### Task details
The entries below hold a line with "810360 | 810361" and a line with "810424 | 810426". Return those lines and all that lie between them, exactly and only.

### Extracted page text data
=======
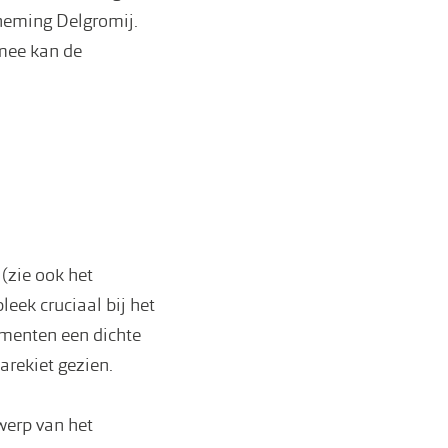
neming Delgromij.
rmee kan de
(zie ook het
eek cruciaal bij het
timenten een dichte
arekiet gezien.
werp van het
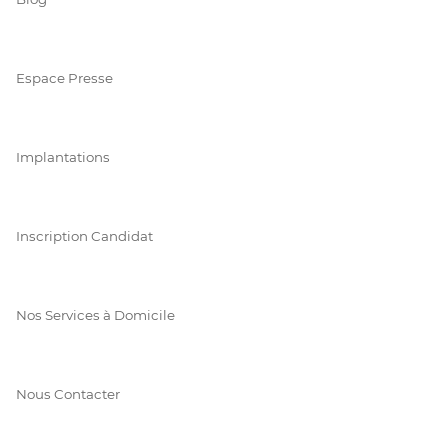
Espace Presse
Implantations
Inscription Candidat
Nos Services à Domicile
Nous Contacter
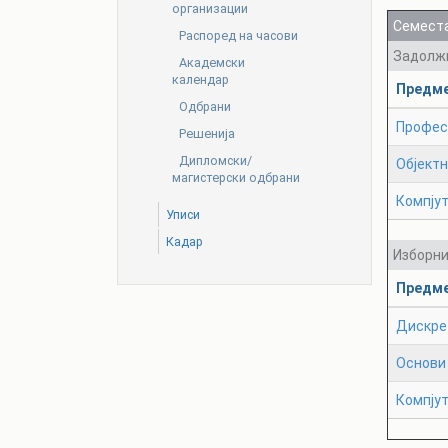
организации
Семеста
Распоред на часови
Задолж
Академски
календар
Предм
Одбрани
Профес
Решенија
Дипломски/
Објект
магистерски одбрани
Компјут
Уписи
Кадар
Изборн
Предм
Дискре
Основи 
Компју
=======
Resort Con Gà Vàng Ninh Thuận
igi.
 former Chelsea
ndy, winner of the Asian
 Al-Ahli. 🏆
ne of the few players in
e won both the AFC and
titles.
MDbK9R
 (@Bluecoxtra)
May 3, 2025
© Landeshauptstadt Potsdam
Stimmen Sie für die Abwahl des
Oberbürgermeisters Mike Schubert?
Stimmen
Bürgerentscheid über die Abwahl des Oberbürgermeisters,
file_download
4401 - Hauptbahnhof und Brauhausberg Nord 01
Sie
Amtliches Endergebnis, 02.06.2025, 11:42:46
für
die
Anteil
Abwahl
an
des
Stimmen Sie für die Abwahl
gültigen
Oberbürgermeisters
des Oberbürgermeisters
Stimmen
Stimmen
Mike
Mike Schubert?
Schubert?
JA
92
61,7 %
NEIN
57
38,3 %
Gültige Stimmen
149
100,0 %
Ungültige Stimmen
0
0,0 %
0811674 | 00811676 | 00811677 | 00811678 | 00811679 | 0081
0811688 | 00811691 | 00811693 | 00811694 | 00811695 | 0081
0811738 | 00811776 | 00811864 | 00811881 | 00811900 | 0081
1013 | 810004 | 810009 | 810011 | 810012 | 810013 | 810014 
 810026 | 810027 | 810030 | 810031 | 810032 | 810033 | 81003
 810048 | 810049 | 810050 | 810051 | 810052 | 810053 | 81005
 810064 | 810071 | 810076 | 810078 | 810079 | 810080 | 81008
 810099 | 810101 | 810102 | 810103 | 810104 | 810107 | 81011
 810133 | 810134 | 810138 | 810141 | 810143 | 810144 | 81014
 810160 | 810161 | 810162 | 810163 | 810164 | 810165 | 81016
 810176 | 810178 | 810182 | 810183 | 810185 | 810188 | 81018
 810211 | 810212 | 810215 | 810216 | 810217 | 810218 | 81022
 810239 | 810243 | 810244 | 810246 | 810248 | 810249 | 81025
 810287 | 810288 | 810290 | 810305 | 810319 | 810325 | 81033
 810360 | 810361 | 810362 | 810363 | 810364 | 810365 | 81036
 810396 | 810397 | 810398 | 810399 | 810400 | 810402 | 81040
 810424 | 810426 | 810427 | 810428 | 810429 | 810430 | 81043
=======
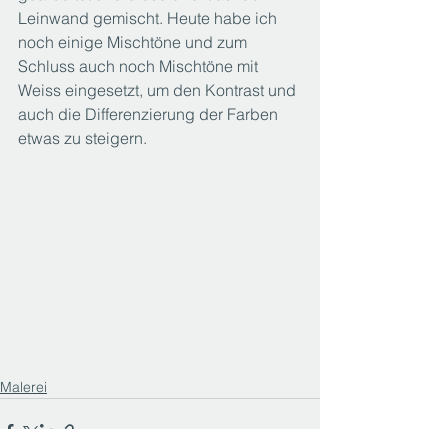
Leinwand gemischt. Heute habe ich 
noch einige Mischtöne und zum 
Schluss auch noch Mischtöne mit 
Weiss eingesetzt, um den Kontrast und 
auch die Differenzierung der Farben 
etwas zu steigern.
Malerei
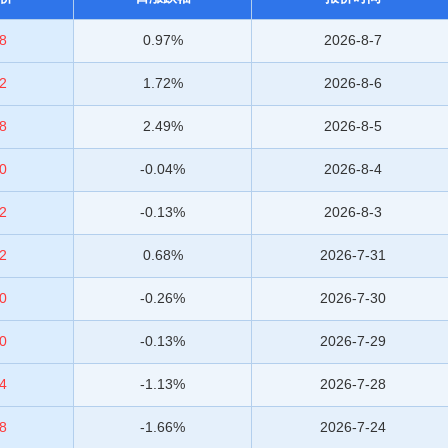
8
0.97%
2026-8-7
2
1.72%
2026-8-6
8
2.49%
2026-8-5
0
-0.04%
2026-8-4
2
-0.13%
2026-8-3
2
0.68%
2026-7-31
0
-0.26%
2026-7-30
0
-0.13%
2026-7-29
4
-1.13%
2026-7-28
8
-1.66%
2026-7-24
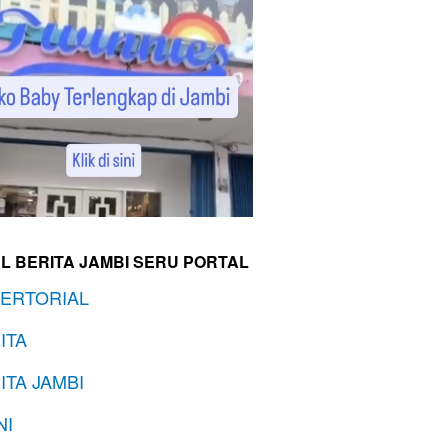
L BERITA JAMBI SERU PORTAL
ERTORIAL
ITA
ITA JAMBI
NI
=======
### Solution
 810360 | 810361 | 810362 | 810363 | 810364 | 810365 | 81036
 810396 | 810397 | 810398 | 810399 | 810400 | 810402 | 81040
 810424 | 810426 | 810427 | 810428 | 810429 | 810430 | 81043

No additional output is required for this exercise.